▶ Passage:
━━━━━━━━━━━━━━━━━━━━

#1
  1. Nihilistic Nerd
    Devshed Newbie (0 - 499 posts)

    Join Date
    Apr 2017
    Posts
    15
    Rep Power
    0

    A Dynamic Language With Complete Static Analysis


    There was a video regarding the future of the Ruby programming language that I had watched a long time ago in which they discussed the idea of grafting a structural type system onto the language that would allow for improved static analysis and better code generation.

    Now, I've never really cared much for Ruby, but this idea intrigued me. I've developed a philosophy over the years that programming languages are a form of user interface, and that different problems or constraints require different solutions.

    For the past few years, I've been deeply studying the design and implementation of many different types of programming languages, with the goal to create a very easy to understand dynamic language that is type-safe and able to be statically proven. You could call it a 'quest for the one true programming language'. There's a good chance that I'm wasting my time, but it's fun to me, so who cares?

━━━━━━━━━━━━━━━━━━━━

▶ Records provided:
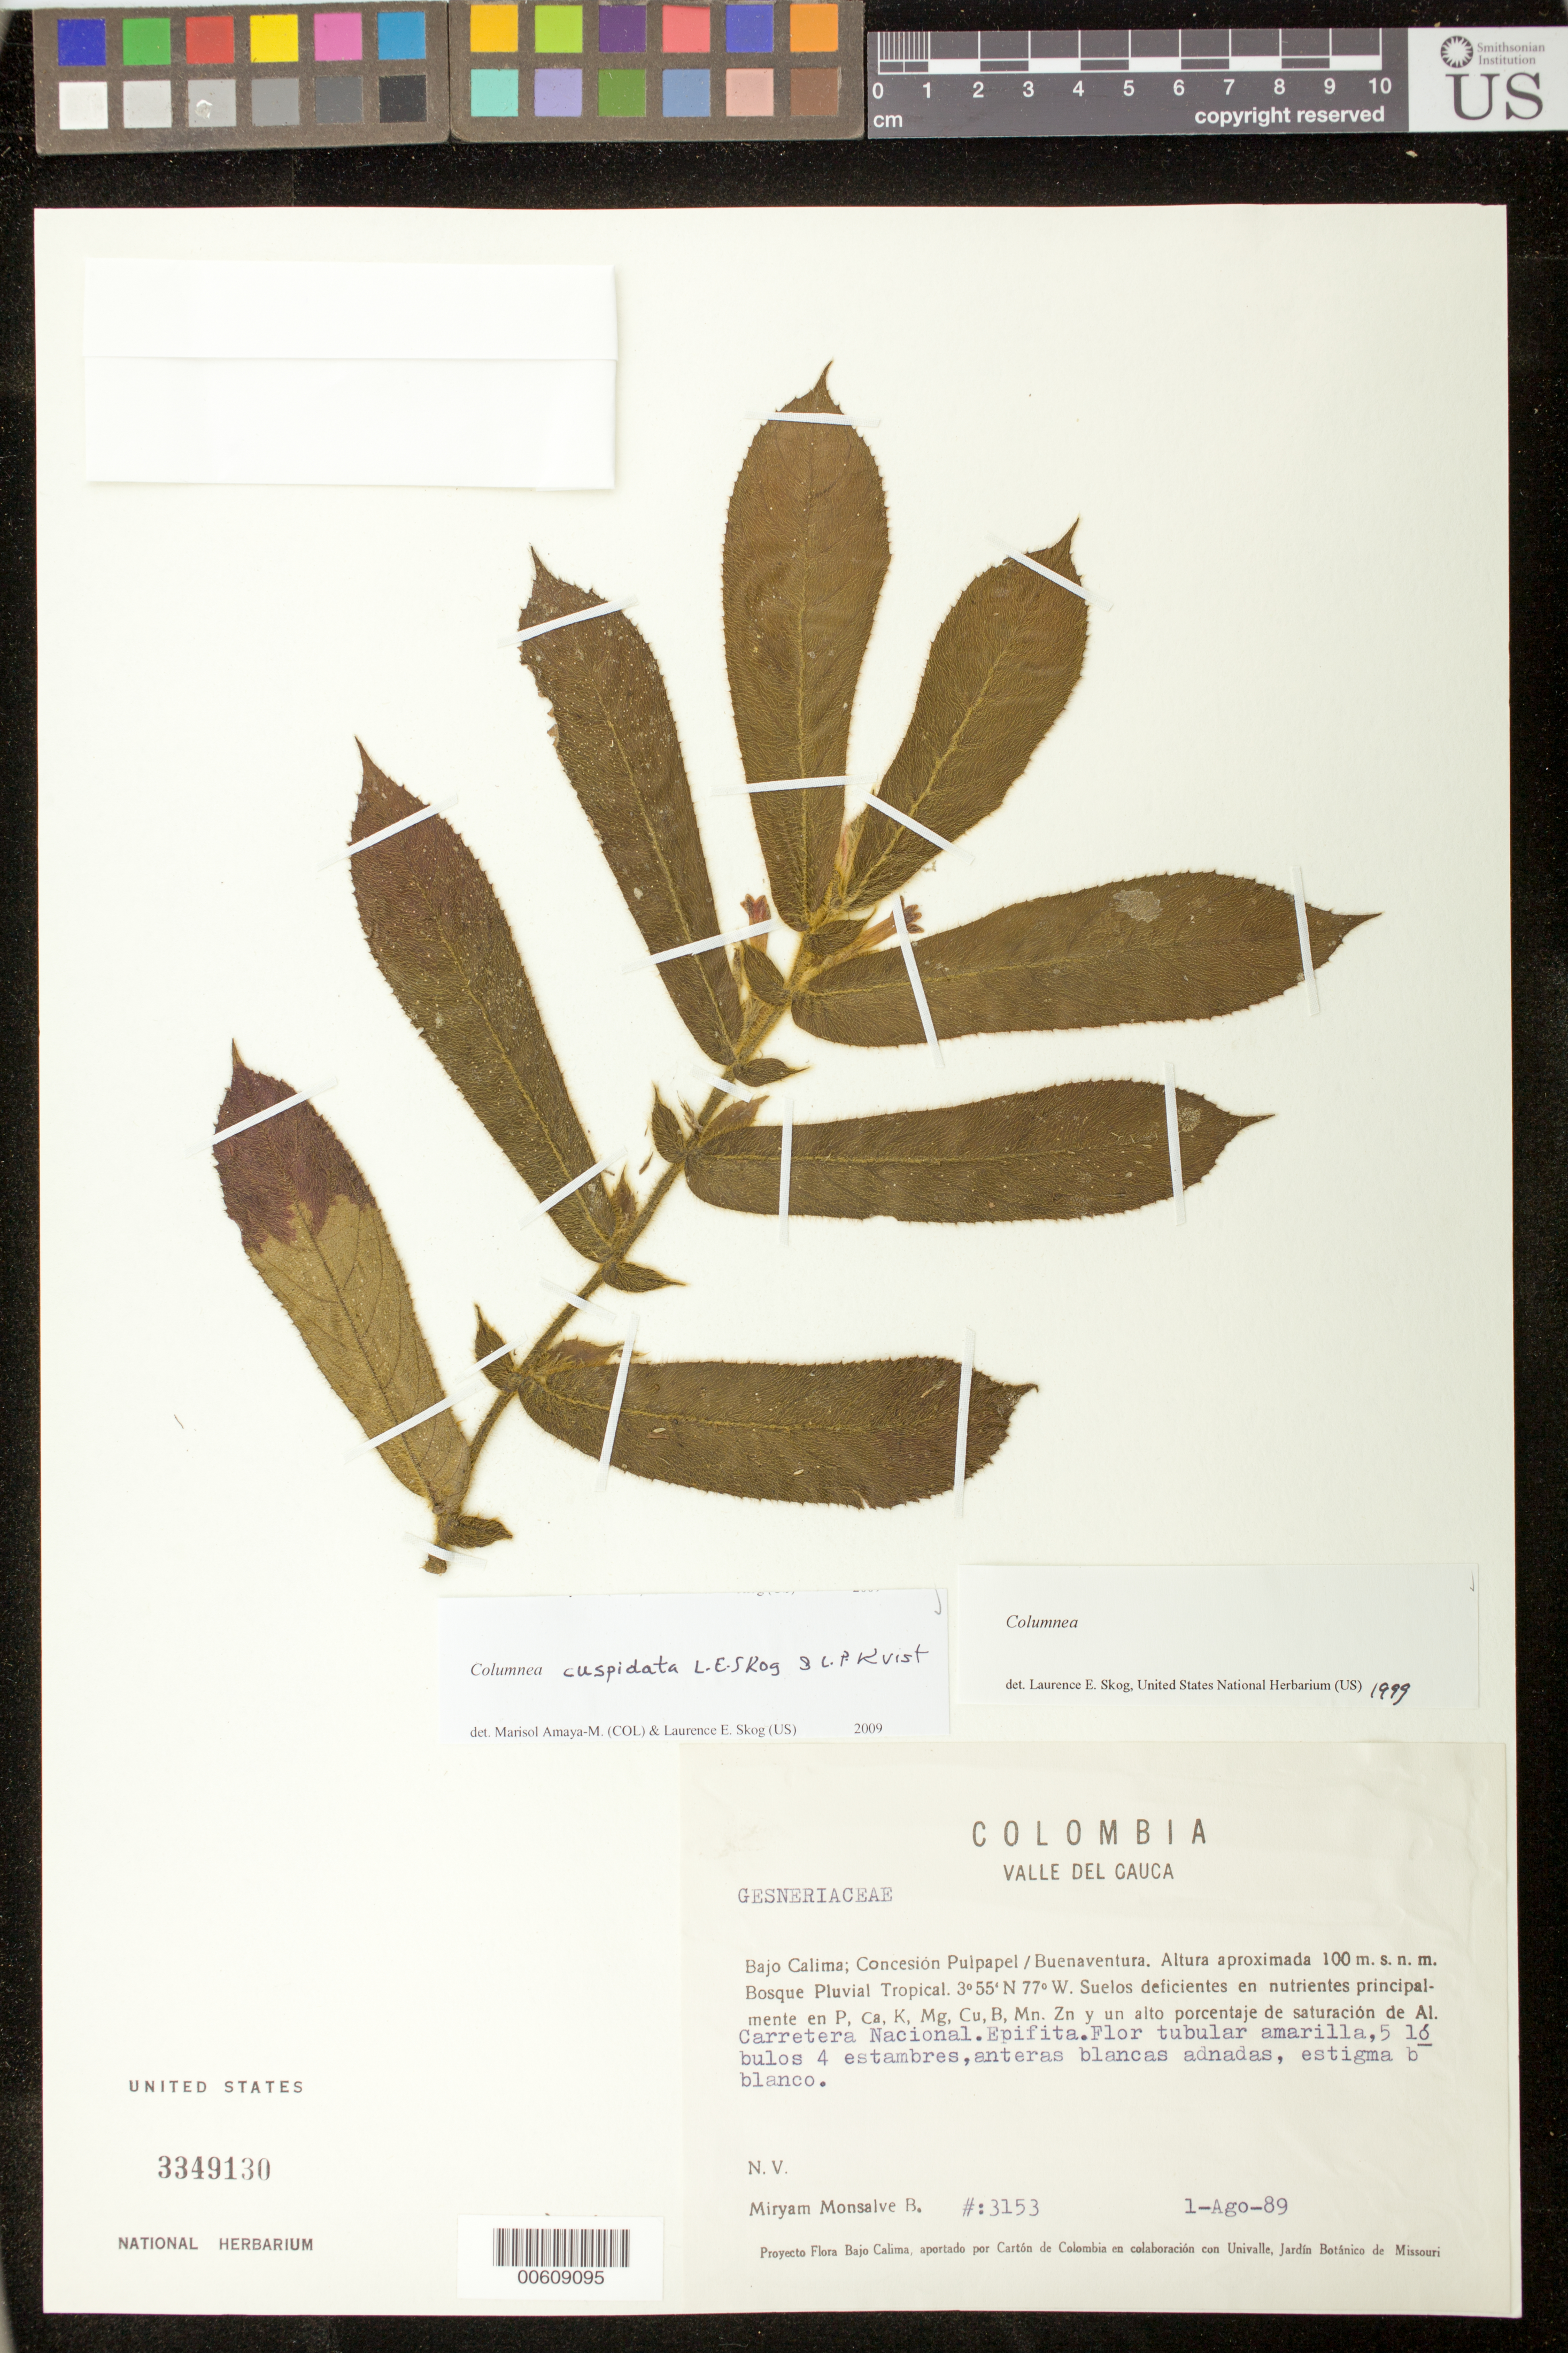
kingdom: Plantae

━━━━━━━━━━━━━━━━━━━━

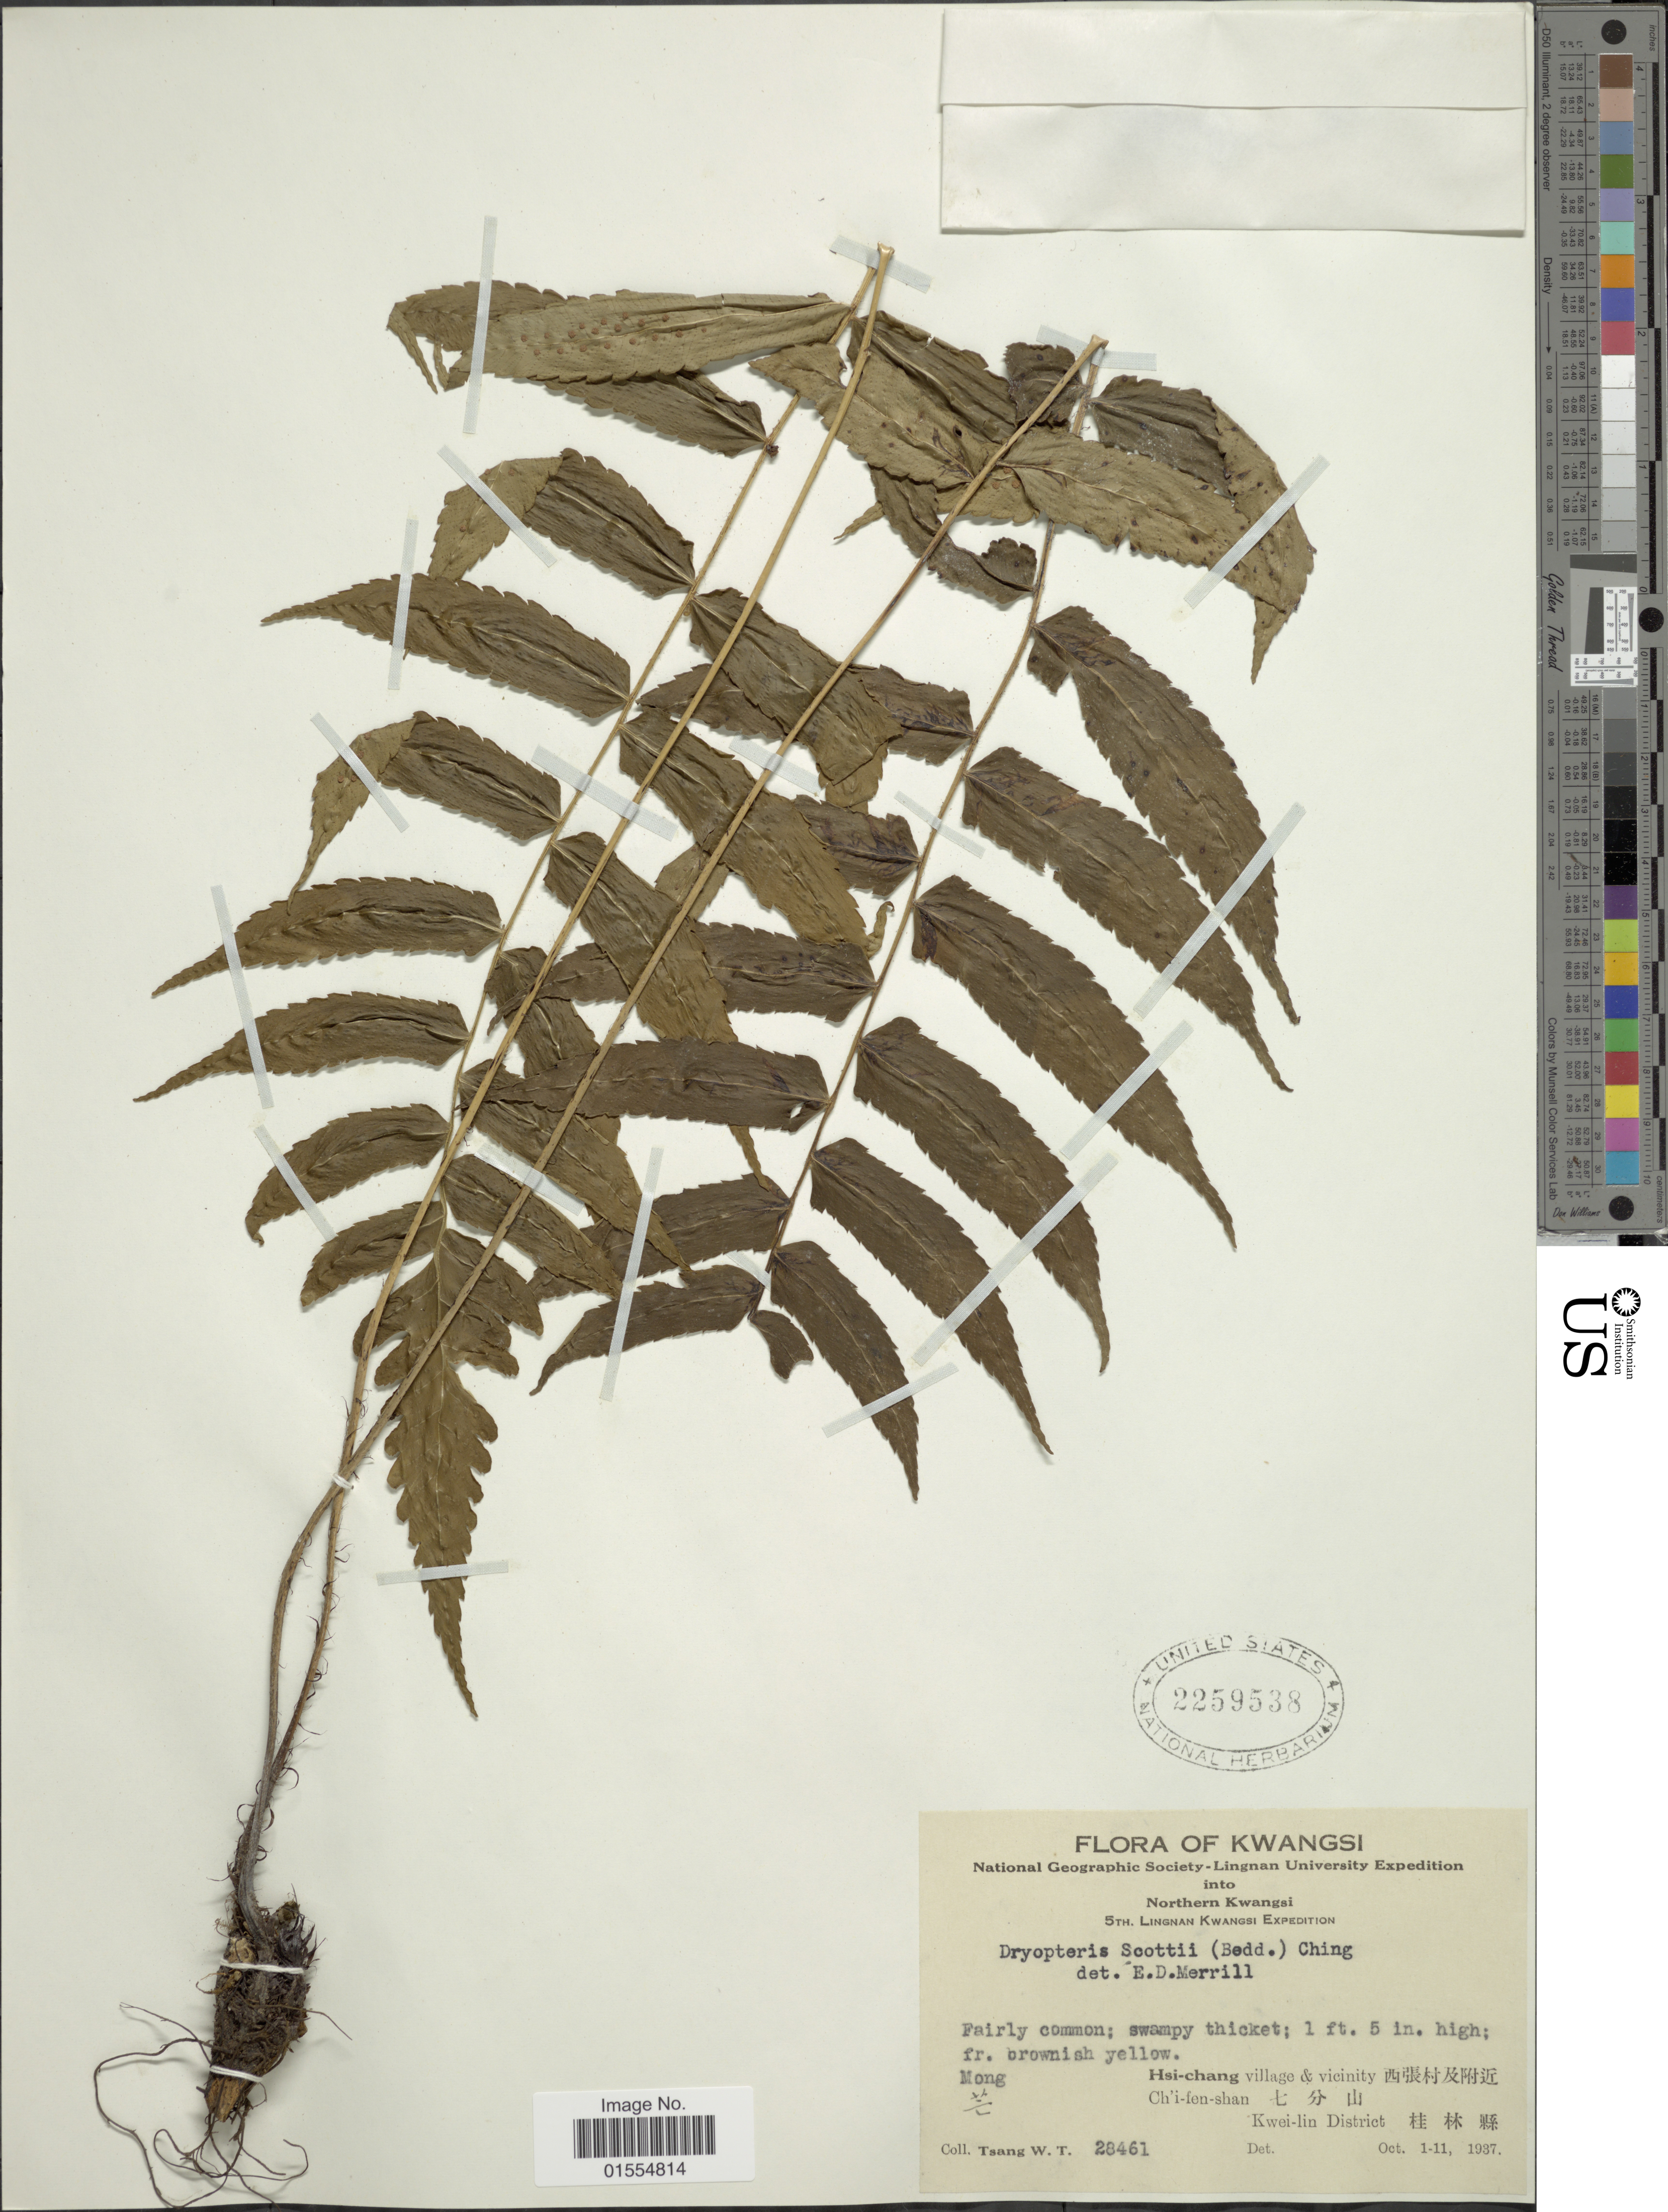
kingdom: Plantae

━━━━━━━━━━━━━━━━━━━━

▶ Stated goal 1: Can you transcribe the forum post on dynamic languages word for word, from "For the past" up to and including "so who cares?"?
▶ Stated goal 2: Could you pick up the forum post about building a type-safe dynamic language right after its final sentence and carry it on?

▶ Expected output 1:
For the past few years, I've been deeply studying the design and implementation of many different types of programming languages, with the goal to create a very easy to understand dynamic language that is type-safe and able to be statically proven. You could call it a 'quest for the one true programming language'. There's a good chance that I'm wasting my time, but it's fun to me, so who cares?

▶ Expected output 2:
    Among the problems I've managed to find solutions to are implicit declaration, type inference, prevention of null-references, and error/exception handling. By "solution", I mean finding a way to write code that seems untyped, unbureaucratic, terse, and noiseless (think JavaScript or TCL) while remaining statically provable, deterministic, and safe. I won't go too much into detail, but the solutions to these problems were heavily influenced by Haskell, VB6, Rust, and Swift.

    There are a few remaining problems to be solved though.

    • Object Ownership and Lifetimes - Whilst studying Rust, one thing I can't say I fully understand yet, but catches my eye is the connection between object ownership and lifetimes. I have a strong hunch that it may be possible to infer the ownership of an object from it's use and use the ownership to statically prove the lifetime of an object. If possible, I could design the language to have high-performance automatic memory management without the latency of garbage collection.
    • Concurrency - I haven't quite figured out how I'm going to implement it yet, but I really like the concept behind goroutines in the Go programming language. It makes sense to me that context switches should happen on I/O, where blocking is already going to happen. Typed message channels are also a very good idea.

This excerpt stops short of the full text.